Com um nome intrigante, Histórias que só Existem Quando Lembradas (Brasil, 2011) é repleto de sutilezas, e apresenta um elenco que garante veracidade à trama: a atriz principal, Sônia Guedes, é reconhecida por seus trabalhos no teatro. Além dos outros três atores, os personagens do filme são, em sua maioria, moradores de uma das cidades escolhidas como cenário, e nunca atuaram anteriormente.
A trama se passa em uma cidadezinha no interior do Rio de Janeiro, Jotuomba. O lugar e seus habitantes parecem congelados no tempo e na rotina. Os dias mudam, mas o comportamento continua o mesmo. A protagonista, Madalena, uma jotuombense viúva e já idosa, faz pão todas as noites para, de manhã cedo, levá-los ao armazém. Depois disso ela toma café com Antônio, dono do estabelecimento, e os dois vão à missa em uma igrejinha antiga no alto de uma montanha, típica de vilarejos. Após rezarem, dona Madalena limpa a porta do cemitério, trancada a cadeado.
Assim, ela segue com os poucos moradores que se reúnem para o almoço.

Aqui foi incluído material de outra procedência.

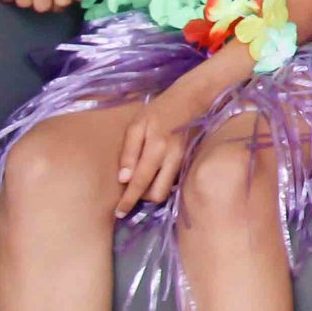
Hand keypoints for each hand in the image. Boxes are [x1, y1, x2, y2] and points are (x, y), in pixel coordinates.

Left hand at [115, 59, 232, 216]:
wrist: (193, 97)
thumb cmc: (160, 109)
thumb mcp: (137, 125)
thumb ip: (130, 152)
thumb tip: (123, 179)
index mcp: (156, 148)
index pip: (140, 182)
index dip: (128, 200)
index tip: (118, 213)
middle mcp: (172, 158)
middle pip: (157, 193)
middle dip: (143, 198)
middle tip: (131, 193)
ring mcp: (183, 160)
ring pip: (168, 189)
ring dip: (153, 191)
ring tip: (142, 183)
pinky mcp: (189, 160)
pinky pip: (175, 179)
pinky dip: (163, 182)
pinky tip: (156, 174)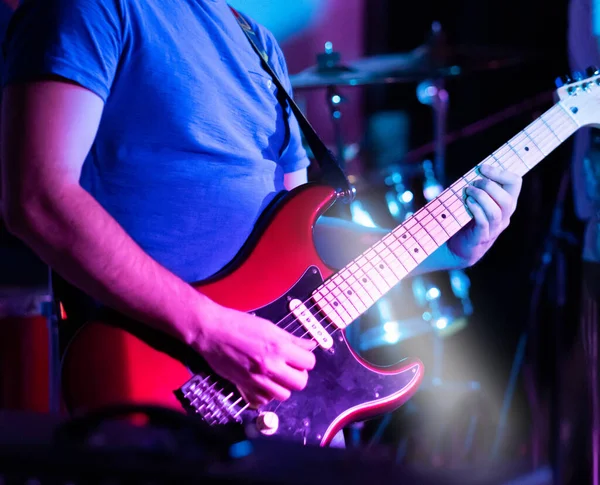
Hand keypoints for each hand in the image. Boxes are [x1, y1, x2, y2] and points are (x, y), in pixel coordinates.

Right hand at [194, 303, 315, 407]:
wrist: (211, 331)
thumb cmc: (239, 324)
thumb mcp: (270, 327)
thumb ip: (292, 339)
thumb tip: (310, 346)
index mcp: (279, 348)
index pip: (309, 363)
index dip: (306, 359)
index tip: (299, 356)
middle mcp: (270, 367)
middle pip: (300, 383)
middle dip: (298, 374)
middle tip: (290, 366)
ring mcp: (257, 380)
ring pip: (284, 395)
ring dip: (283, 386)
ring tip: (276, 375)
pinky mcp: (244, 387)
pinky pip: (263, 401)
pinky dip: (265, 394)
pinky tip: (262, 382)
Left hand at [447, 164, 521, 266]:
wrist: (460, 247)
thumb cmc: (468, 218)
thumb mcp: (478, 200)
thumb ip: (481, 186)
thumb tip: (477, 168)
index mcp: (507, 202)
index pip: (515, 182)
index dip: (500, 172)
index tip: (482, 167)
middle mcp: (505, 215)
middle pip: (507, 199)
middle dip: (489, 186)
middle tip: (473, 183)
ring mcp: (495, 228)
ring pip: (496, 211)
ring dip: (481, 197)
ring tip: (468, 191)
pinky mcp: (482, 237)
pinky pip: (484, 222)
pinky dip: (476, 210)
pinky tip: (467, 202)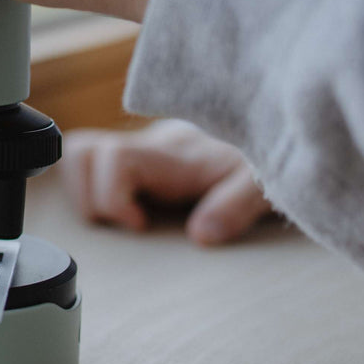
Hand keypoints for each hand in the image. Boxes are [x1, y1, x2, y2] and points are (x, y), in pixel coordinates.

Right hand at [62, 120, 273, 244]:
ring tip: (125, 217)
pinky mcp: (146, 156)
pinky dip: (98, 186)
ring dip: (88, 190)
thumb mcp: (265, 186)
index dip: (111, 197)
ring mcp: (146, 148)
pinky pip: (98, 161)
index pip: (113, 157)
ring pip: (83, 152)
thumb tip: (200, 234)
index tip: (140, 225)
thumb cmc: (273, 158)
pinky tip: (132, 209)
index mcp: (176, 154)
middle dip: (89, 196)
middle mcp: (153, 146)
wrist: (281, 128)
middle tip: (128, 223)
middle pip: (82, 151)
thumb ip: (234, 206)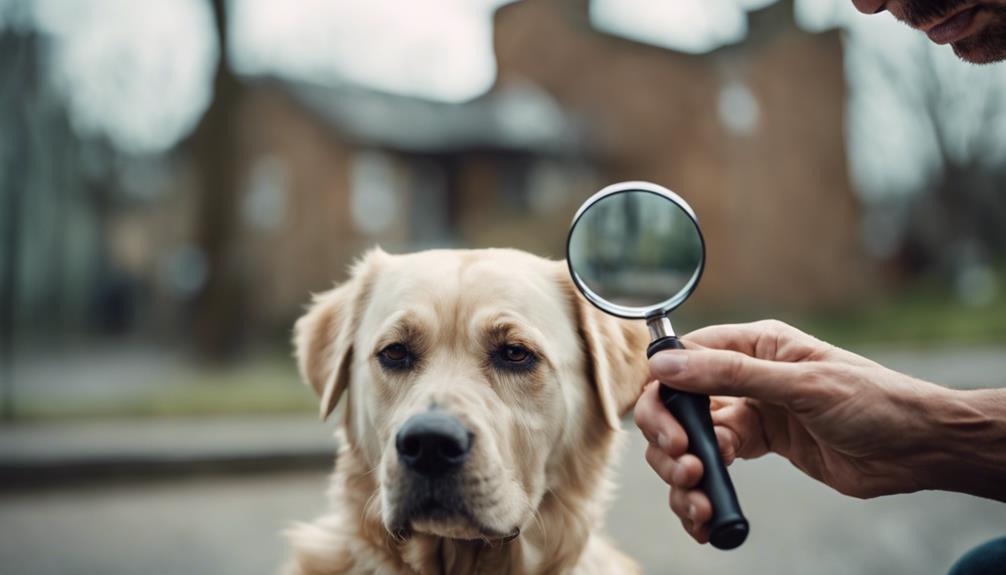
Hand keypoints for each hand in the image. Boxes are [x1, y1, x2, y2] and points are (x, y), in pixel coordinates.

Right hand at [634, 320, 968, 543]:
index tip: (672, 432)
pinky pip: (714, 468)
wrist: (917, 448)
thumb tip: (666, 366)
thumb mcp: (801, 384)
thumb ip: (731, 375)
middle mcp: (743, 377)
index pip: (683, 360)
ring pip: (690, 442)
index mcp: (752, 346)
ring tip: (700, 504)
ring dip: (683, 476)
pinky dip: (703, 494)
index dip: (664, 395)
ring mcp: (749, 414)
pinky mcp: (756, 448)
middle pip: (677, 406)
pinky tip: (707, 518)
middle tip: (686, 469)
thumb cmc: (873, 402)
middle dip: (669, 442)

Depois de comer, a senhora retorna à sua casa, atravessando os trilhos de um trem que já não passa mais pelo local. E isso se repete dia após dia. A história só ganha uma promessa de mobilidade quando Rita, uma jovem fotógrafa, chega à Jotuomba procurando retratar o cotidiano daquelas pessoas e a viúva a acolhe – com uma dose de desconfiança – em sua casa.
Um dos pontos mais interessantes do longa é como a diretora consegue trabalhar as nuances do embate entre o velho e o novo de forma leve. O contraste entre o claro e o escuro é uma das maneiras adotadas por Julia Murat para simbolizar o antigo. As cenas são filmadas com pouca luz, especialmente as que se passam dentro da casa de Madalena, onde ainda não há energia elétrica. Já Rita aparece diversas vezes em cenas externas, repletas de claridade, fotografando cada pedaço da cidade.
Além disso, podemos notar a diferença entre as gerações pelo modo como a câmera opera em cada uma das cenas. Nas protagonizadas por Madalena ou por outros habitantes da cidade, a câmera permanece parada, estática, e a cena se desenrola a sua frente. Por outro lado, quando Rita surge, a jovialidade é metaforizada pelo movimento da câmera, em tomadas feitas com o equipamento nas mãos. Há uma cena que retrata bem esse contraste entre os dois mundos, em que a moça, com sua moderna máquina de fotografar, tira um retrato do lampião que ilumina a cozinha enquanto Madalena faz os pães para o dia seguinte.
A chegada de Rita representa, simbolicamente, algo que desloca a visão, há muito inalterada, dos moradores de Jotuomba para uma reflexão interna. Uma das cenas mais marcantes é a que a jovem almoça pela primeira vez com eles. Os olhares são todos de julgamento, de desconfiança. Ver o rosto daquelas pessoas é algo muito forte, que faz com que o próprio público entre em algum tipo de reflexão.
Contudo, a moça dos cabelos curtos, câmera nas mãos e fones de ouvidos com músicas estridentes acaba ganhando seu espaço entre os personagens daquela cidade fantasma. Ao contrário do esperado, eles a transformam tanto quanto ela os modifica. Em uma das cenas, Rita e Madalena caminham lado a lado, uma em cada extremidade dos trilhos do trem, o que representa a união entre o passado e o futuro.
Todo o filme é permeado por detalhes que contam histórias: a protagonista, que escrevia cartas para o falecido marido todas as noites, ainda usava aliança de casamento e guardava fotos de pessoas que já morreram há tempos. Enquanto isso, não tinha coragem de se olhar no espelho. Presa no passado, arrastava-se no presente com medo de vivê-lo.
Histórias que só Existem Quando Lembradas cumpre bem o papel de unir a realidade à uma atmosfera sombria que mescla, ao mesmo tempo, fantasia e leveza. Com um enredo construído por detalhes, por nuances e por efeitos sinestésicos, o longa conta sua história a partir do silêncio, do não dito, e nos propõe uma análise acerca da morte e do tempo.